Task to carry out
Transcribe the listing below only from the line with "Date | 2020/07/22 |" up to and including the line with "TIME(HOURS)".
..............................
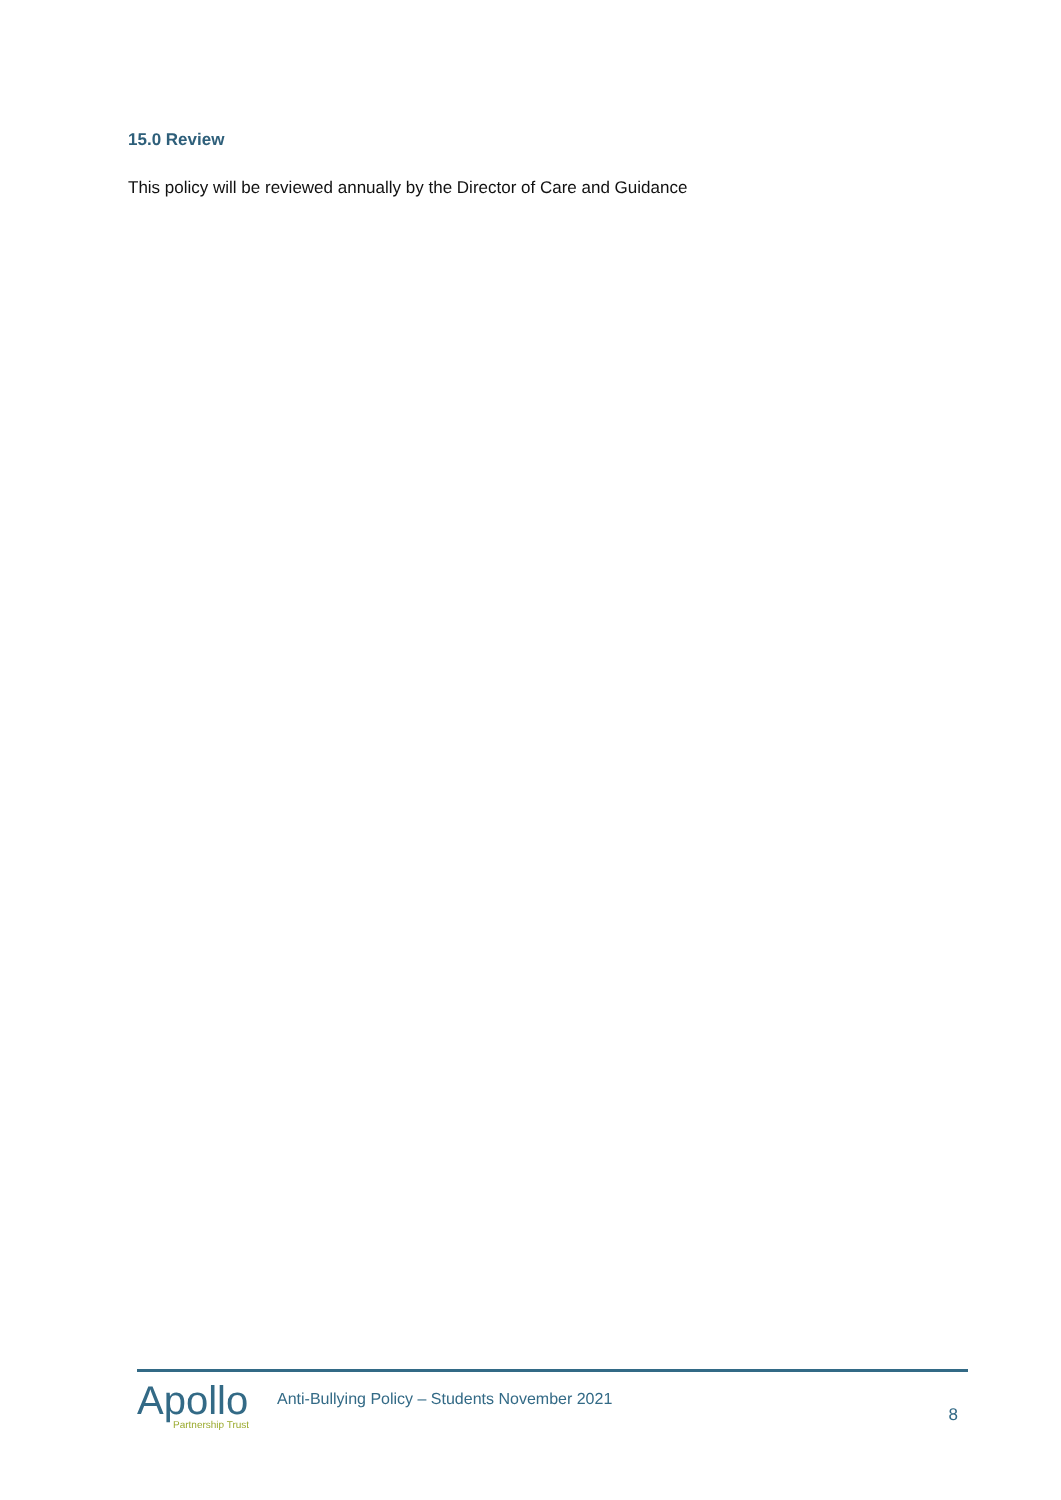15.0 Review
This policy will be reviewed annually by the Director of Care and Guidance
Apollo
Partnership Trust
Anti-Bullying Policy – Students November 2021
8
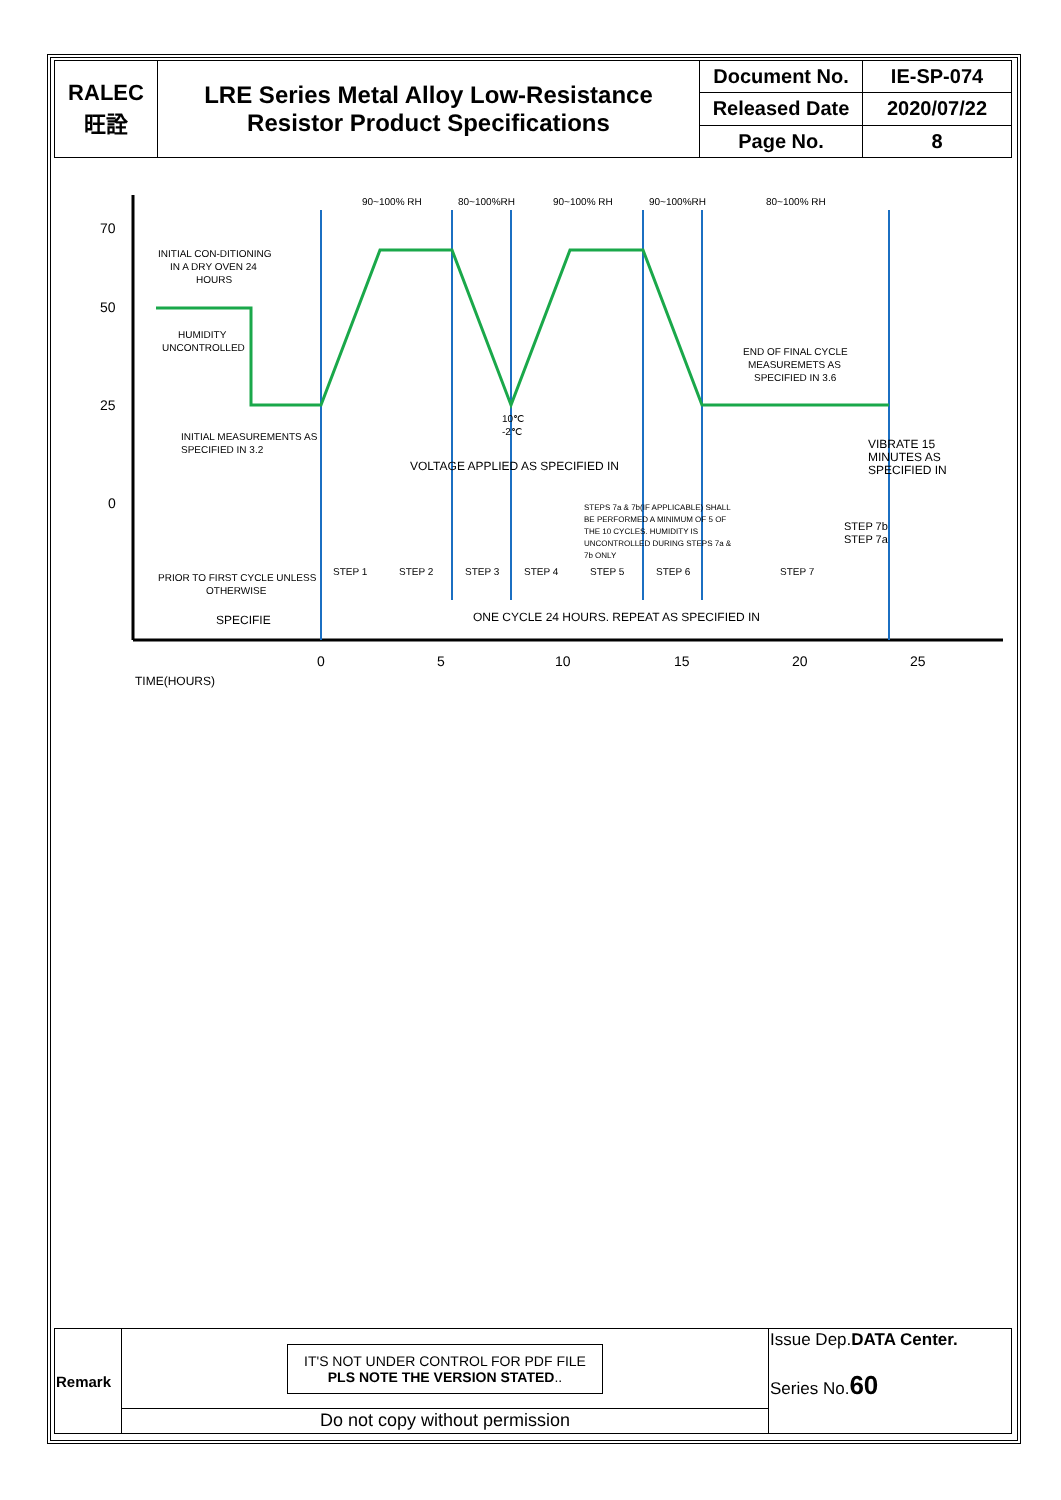| RALEC 旺詮 | LRE Series Metal Alloy Low-Resistance Resistor Product Specifications | Document No. | IE-SP-074 |
| | | Released Date | 2020/07/22 |
| | | Page No. | 8 |
70
50
25
0
90~100% RH
80~100%RH
90~100% RH
90~100%RH
80~100% RH
INITIAL CON-DITIONING
IN A DRY OVEN 24
HOURS
HUMIDITY
UNCONTROLLED
END OF FINAL CYCLE
MEASUREMETS AS
SPECIFIED IN 3.6
10℃
-2℃
INITIAL MEASUREMENTS AS
SPECIFIED IN 3.2
VOLTAGE APPLIED AS SPECIFIED IN
VIBRATE 15
MINUTES AS
SPECIFIED IN
STEPS 7a & 7b(IF APPLICABLE) SHALL
BE PERFORMED A MINIMUM OF 5 OF
THE 10 CYCLES. HUMIDITY IS
UNCONTROLLED DURING STEPS 7a &
7b ONLY
STEP 7b
STEP 7a
PRIOR TO FIRST CYCLE UNLESS
OTHERWISE
STEP 1
STEP 2
STEP 3
STEP 4
STEP 5
STEP 6
STEP 7
SPECIFIE
ONE CYCLE 24 HOURS. REPEAT AS SPECIFIED IN
0
5
10
15
20
25
TIME(HOURS)
| Remark | IT'S NOT UNDER CONTROL FOR PDF FILE PLS NOTE THE VERSION STATED .. | Issue Dep. DATA Center. Series No. 60 |
| | Do not copy without permission | |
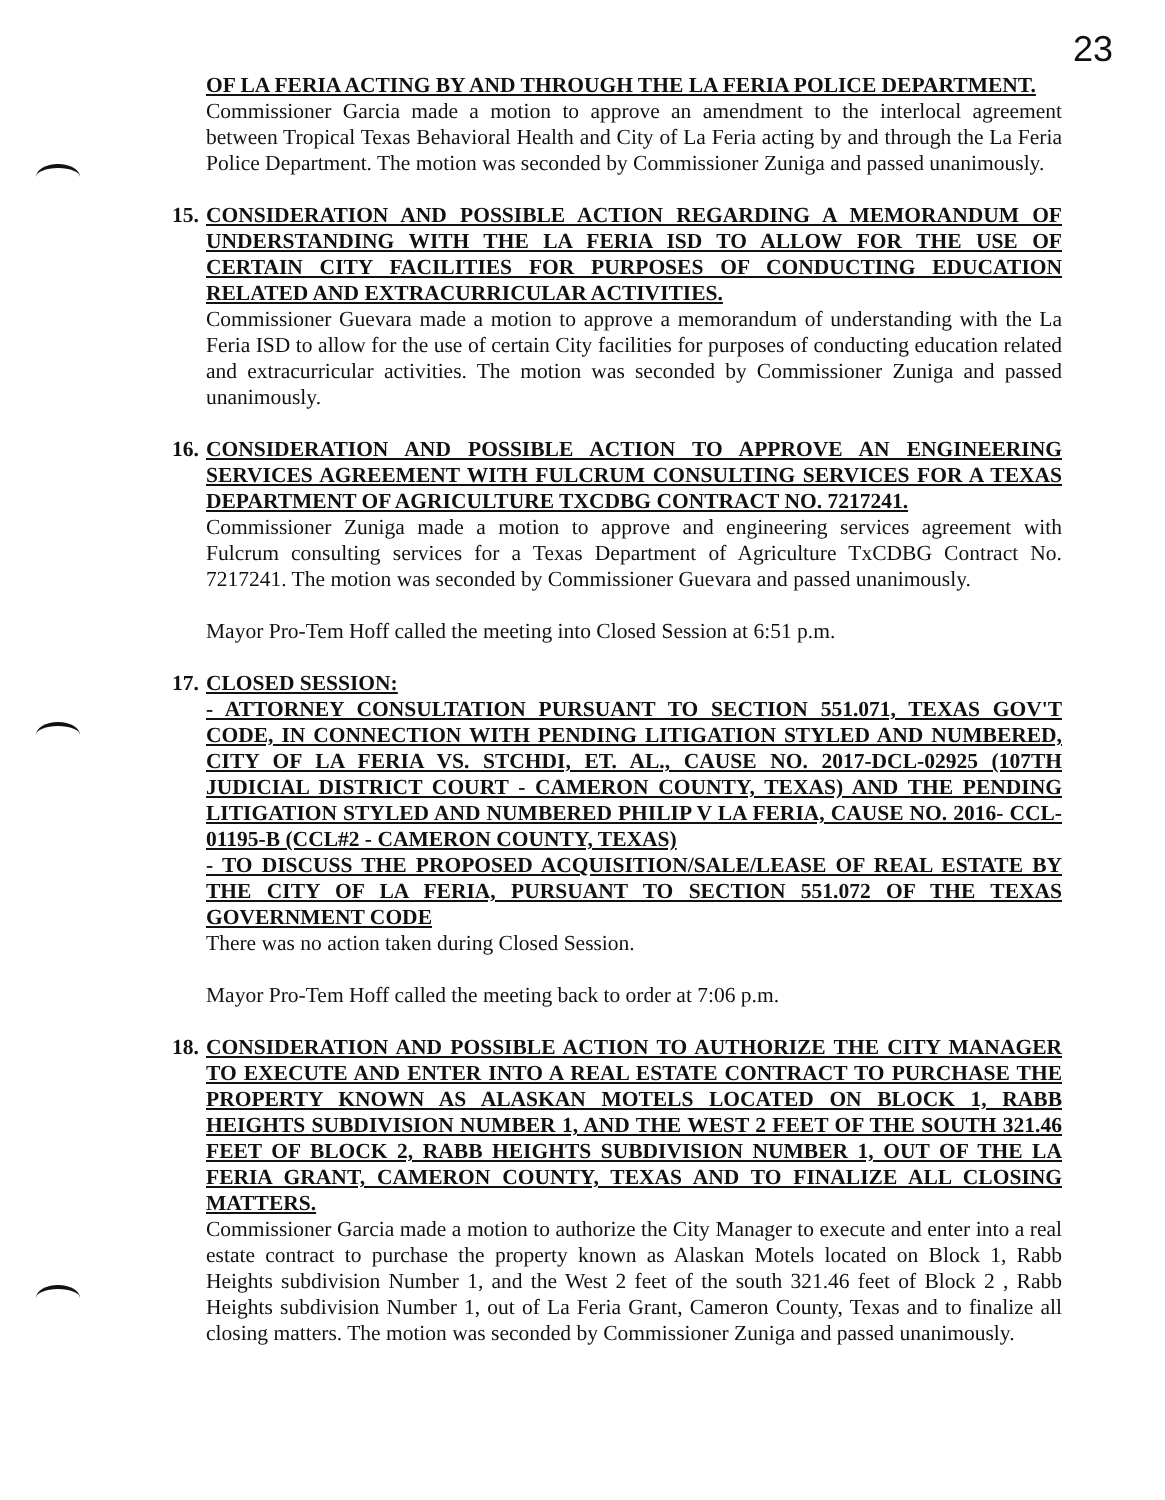23
OF LA FERIA ACTING BY AND THROUGH THE LA FERIA POLICE DEPARTMENT.
Commissioner Garcia made a motion to approve an amendment to the interlocal agreement between Tropical Texas Behavioral Health and City of La Feria acting by and through the La Feria Police Department. The motion was seconded by Commissioner Zuniga and passed unanimously.
15.
CONSIDERATION AND POSSIBLE ACTION REGARDING A MEMORANDUM OF UNDERSTANDING WITH THE LA FERIA ISD TO ALLOW FOR THE USE OF CERTAIN CITY FACILITIES FOR PURPOSES OF CONDUCTING EDUCATION RELATED AND EXTRACURRICULAR ACTIVITIES.
Commissioner Guevara made a motion to approve a memorandum of understanding with the La Feria ISD to allow for the use of certain City facilities for purposes of conducting education related and extracurricular activities. The motion was seconded by Commissioner Zuniga and passed unanimously.
16.
CONSIDERATION AND POSSIBLE ACTION TO APPROVE AN ENGINEERING SERVICES AGREEMENT WITH FULCRUM CONSULTING SERVICES FOR A TEXAS DEPARTMENT OF AGRICULTURE TXCDBG CONTRACT NO. 7217241.
Commissioner Zuniga made a motion to approve and engineering services agreement with Fulcrum consulting services for a Texas Department of Agriculture TxCDBG Contract No. 7217241. The motion was seconded by Commissioner Guevara and passed unanimously.
Mayor Pro-Tem Hoff called the meeting into Closed Session at 6:51 p.m.
17.
CLOSED SESSION:
- ATTORNEY CONSULTATION PURSUANT TO SECTION 551.071, TEXAS GOV'T CODE, IN CONNECTION WITH PENDING LITIGATION STYLED AND NUMBERED, CITY OF LA FERIA VS. STCHDI, ET. AL., CAUSE NO. 2017-DCL-02925 (107TH JUDICIAL DISTRICT COURT - CAMERON COUNTY, TEXAS) AND THE PENDING LITIGATION STYLED AND NUMBERED PHILIP V LA FERIA, CAUSE NO. 2016- CCL-01195-B (CCL#2 - CAMERON COUNTY, TEXAS)
- TO DISCUSS THE PROPOSED ACQUISITION/SALE/LEASE OF REAL ESTATE BY THE CITY OF LA FERIA, PURSUANT TO SECTION 551.072 OF THE TEXAS GOVERNMENT CODE
There was no action taken during Closed Session.
Mayor Pro-Tem Hoff called the meeting back to order at 7:06 p.m.
18.
CONSIDERATION AND POSSIBLE ACTION TO AUTHORIZE THE CITY MANAGER TO EXECUTE AND ENTER INTO A REAL ESTATE CONTRACT TO PURCHASE THE PROPERTY KNOWN AS ALASKAN MOTELS LOCATED ON BLOCK 1, RABB HEIGHTS SUBDIVISION NUMBER 1, AND THE WEST 2 FEET OF THE SOUTH 321.46 FEET OF BLOCK 2, RABB HEIGHTS SUBDIVISION NUMBER 1, OUT OF THE LA FERIA GRANT, CAMERON COUNTY, TEXAS AND TO FINALIZE ALL CLOSING MATTERS.
Commissioner Garcia made a motion to authorize the City Manager to execute and enter into a real estate contract to purchase the property known as Alaskan Motels located on Block 1, Rabb Heights subdivision Number 1, and the West 2 feet of the south 321.46 feet of Block 2 , Rabb Heights subdivision Number 1, out of La Feria Grant, Cameron County, Texas and to finalize all closing matters. The motion was seconded by Commissioner Zuniga and passed unanimously.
..............................
Exercise solution
| | | Released Date | 2020/07/22 |
| | | Page No. | 8 |
70
50
25
0
90~100% RH
80~100%RH
90~100% RH
90~100%RH
80~100% RH
INITIAL CON-DITIONING
IN A DRY OVEN 24
HOURS
HUMIDITY
UNCONTROLLED
END OF FINAL CYCLE
MEASUREMETS AS
SPECIFIED IN 3.6
10℃
-2℃
INITIAL MEASUREMENTS AS
SPECIFIED IN 3.2
VOLTAGE APPLIED AS SPECIFIED IN
VIBRATE 15
MINUTES AS
SPECIFIED IN
STEPS 7a & 7b(IF APPLICABLE) SHALL
BE PERFORMED A MINIMUM OF 5 OF
THE 10 CYCLES. HUMIDITY IS
UNCONTROLLED DURING STEPS 7a &
7b ONLY
STEP 7b
STEP 7a
PRIOR TO FIRST CYCLE UNLESS
OTHERWISE
STEP 1
STEP 2
STEP 3
STEP 4
STEP 5
STEP 6
STEP 7
SPECIFIE
ONE CYCLE 24 HOURS. REPEAT AS SPECIFIED IN
0
5
10
15
20
25
TIME(HOURS)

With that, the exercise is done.